The time frame of Discovery has not been announced yet. Fans have just jumped to the conclusion that it's pre-TOS based on the erroneous assumption that registry numbers increase chronologically

Yeah.

It's pre-TOS.

But then, one would reasonably expect that from Fuller suggesting that the ship's registry number was a clue to the era.
 
So it's quite absurd to compare yourself to Odo. Odo actually knows how to make deductions from the evidence. You are willfully ignoring conclusive evidence because it doesn't fit your bizarre conspiracy theory.

No need to be a fucking douche just cuz I don't take all the shit you say as "conclusive evidence" right off the bat. I never said I'm Odo or that I'm some expert detective. I'm just saying the suspicious side of me thinks its more likely Pegg took this position only because Takei called him out and he wanted to cover his ass. I don't think he really intended to have separated universes from the beginning. And that's just my theory, I never said I can read Pegg's mind. Or that I absolutely must be right.

I know the book as a whole is written months or years in advance but you're telling me that it is completely impossible for the Okudas to make any kind of last minute changes two or three months prior to the release of their publications? Even a small little entry like that? If you tell me yes, cuz you're the fucking expert writer here then ok fine I can accept that, no problem. For someone that doesn't work in the publishing field, I wouldn't know that. I would've guessed you can still make some limited changes here and there even if the main part of the book is written months ago.
 
So it's quite absurd to compare yourself to Odo. Odo actually knows how to make deductions from the evidence. You are willfully ignoring conclusive evidence because it doesn't fit your bizarre conspiracy theory.
No need to be a fucking douche just cuz I don't take all the shit you say as "conclusive evidence" right off the bat.
One of these posts is being critical of the content of the post to which it is a reply. The other is attacking the person for being critical of said content.

The first is acceptable; the second is not.

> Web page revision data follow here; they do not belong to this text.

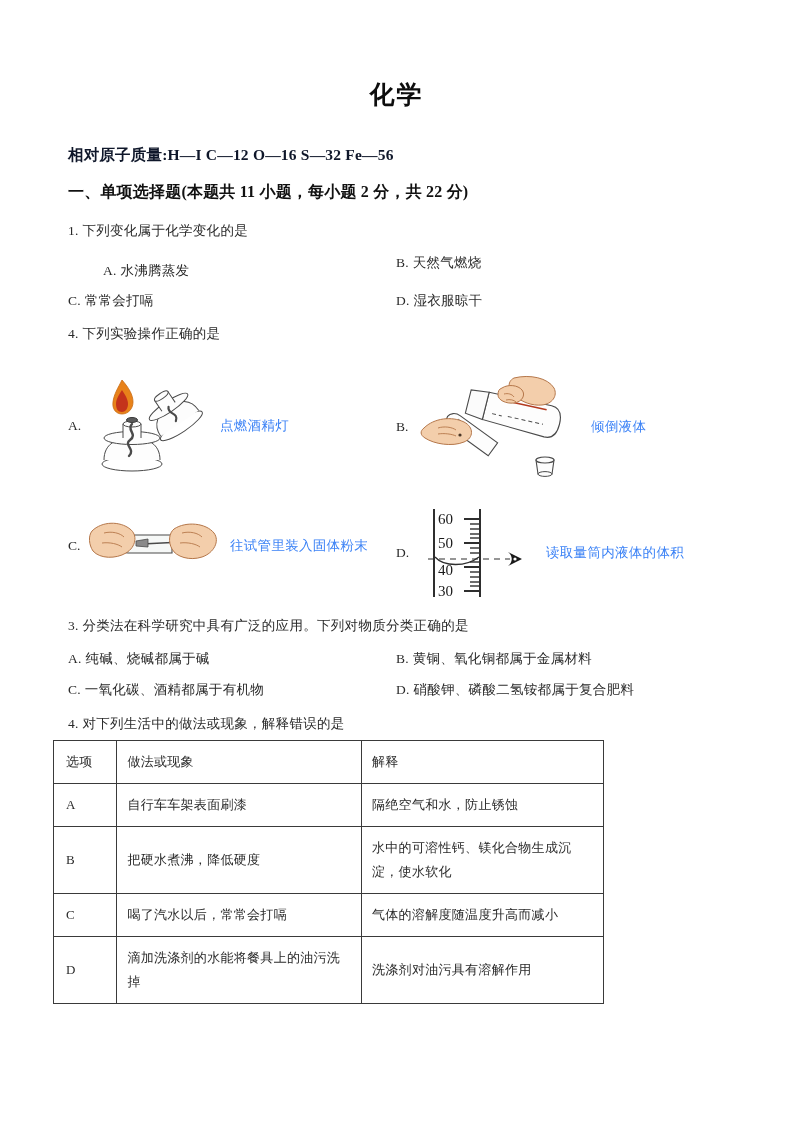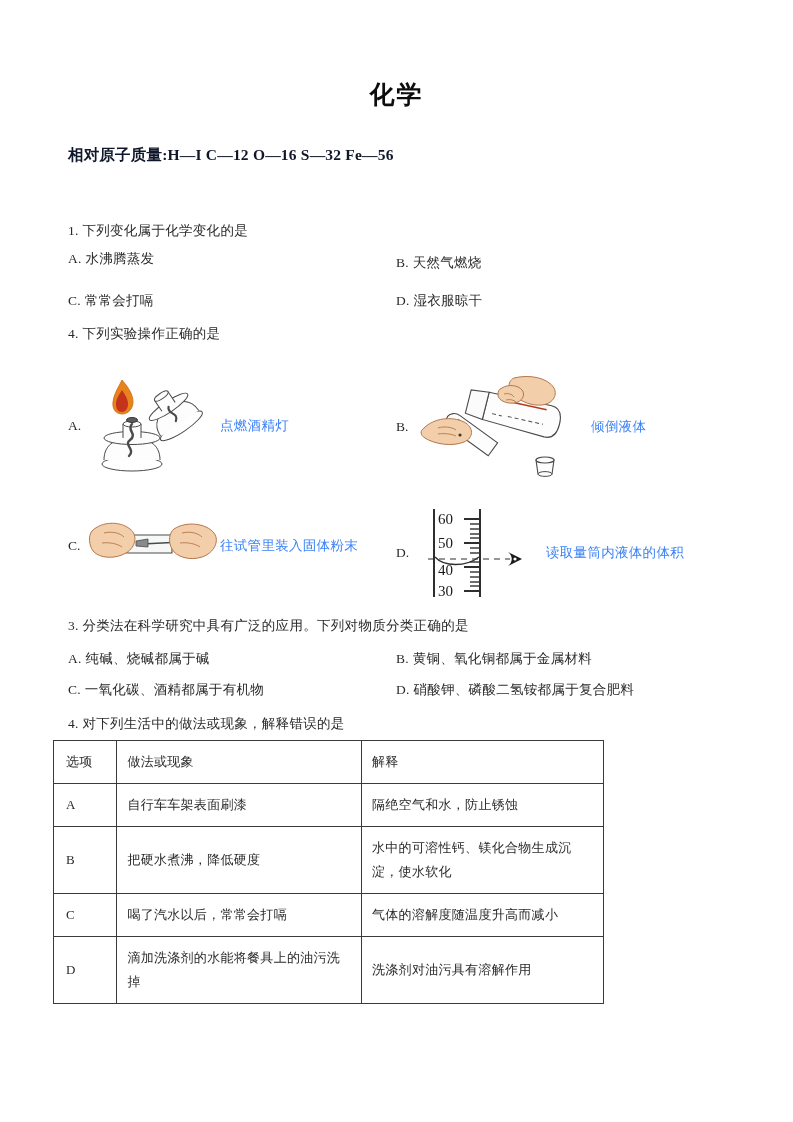--- a/index.html
+++ b/index.html
@@ -122,23 +122,24 @@
 </style>
 </head>
 <body>
 
 <div class="page">
 
   <div class="doc-title">化学</div>
 
   <div class="atomic-mass">相对原子质量:H—I  C—12  O—16  S—32  Fe—56</div>
 
+  <div class="section-head">一、单项选择题(本题共 11 小题，每小题 2 分，共 22 分)</div>
 
   <div class="q-stem" style="top:222px;">1. 下列变化属于化学变化的是</div>
-  <div class="opt col-l" style="top:250px;">A. 水沸腾蒸发</div>
+  <div class="opt col-l" style="top:262px;margin-left:35px;">A. 水沸腾蒸发</div>
   <div class="opt col-r" style="top:254px;">B. 天然气燃烧</div>
   <div class="opt col-l" style="top:292px;">C. 常常会打嗝</div>
   <div class="opt col-r" style="top:292px;">D. 湿衣服晾干</div>
 
   <div class="q-stem" style="top:325px;">4. 下列实验操作正确的是</div>
 
   <div class="optblock" style="left:68px; top:372px;">
     <span class="olabel">A.</span>
     <span class="fig">
       <svg width="120" height="108" viewBox="0 0 120 108">
@@ -232,21 +233,21 @@
           <path d="M12 28 C20 27, 28 29, 32 32" fill="none" stroke="#b5774a" stroke-width="0.9"></path>
         </g>
 
         <g>
           <path d="M84 14 C96 6, 116 8, 124 18 C130 26, 124 38, 112 42 C100 46, 86 42, 82 34 C78 27, 79 18, 84 14 Z" fill="#f3ceab" stroke="#b5774a" stroke-width="1"></path>
           <path d="M92 18 C100 16, 108 18, 112 22" fill="none" stroke="#b5774a" stroke-width="0.9"></path>
           <path d="M90 28 C98 27, 106 29, 110 32" fill="none" stroke="#b5774a" stroke-width="0.9"></path>
         </g>
       </svg>
     </span>
-    <span class="ocap" style="margin-left:0;">往试管里装入固体粉末</span>
+    <span class="ocap" style="margin-left:10px;">往试管里装入固体粉末</span>
   </div>
 
   <div class="optblock" style="left:396px; top:505px;">
     <span class="olabel">D.</span>
     <span class="fig">
       <svg width="120" height="96" viewBox="0 0 120 96">
 
         <line x1="16" y1="4" x2="16" y2="92" stroke="#2e2e2e" stroke-width="2"></line>
         <line x1="62" y1="4" x2="62" y2="92" stroke="#2e2e2e" stroke-width="2"></line>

Tear apart the substance of what someone says, if you want, but never attack the person for saying it.
 
I didn't take Pegg's comment literally- I don't analyze them from a sci-fi perspective. I thought he was saying, in this crazy multiverse we all live in, we can be gay or straight and maybe in one timeline there's a gay version or us and in another there's a straight version of us. I wouldn't take that fairly abstract statement as gospel that the changes we see in the Kelvin timeline aren't all post-Nerada.
 
Now we know the setting of Discovery (around 2255 Prime), I'd say it's definitely future-proofing Trek against inevitable conflicting details which couldn't be explained away with a 2233 divergence point. Many headaches are saved.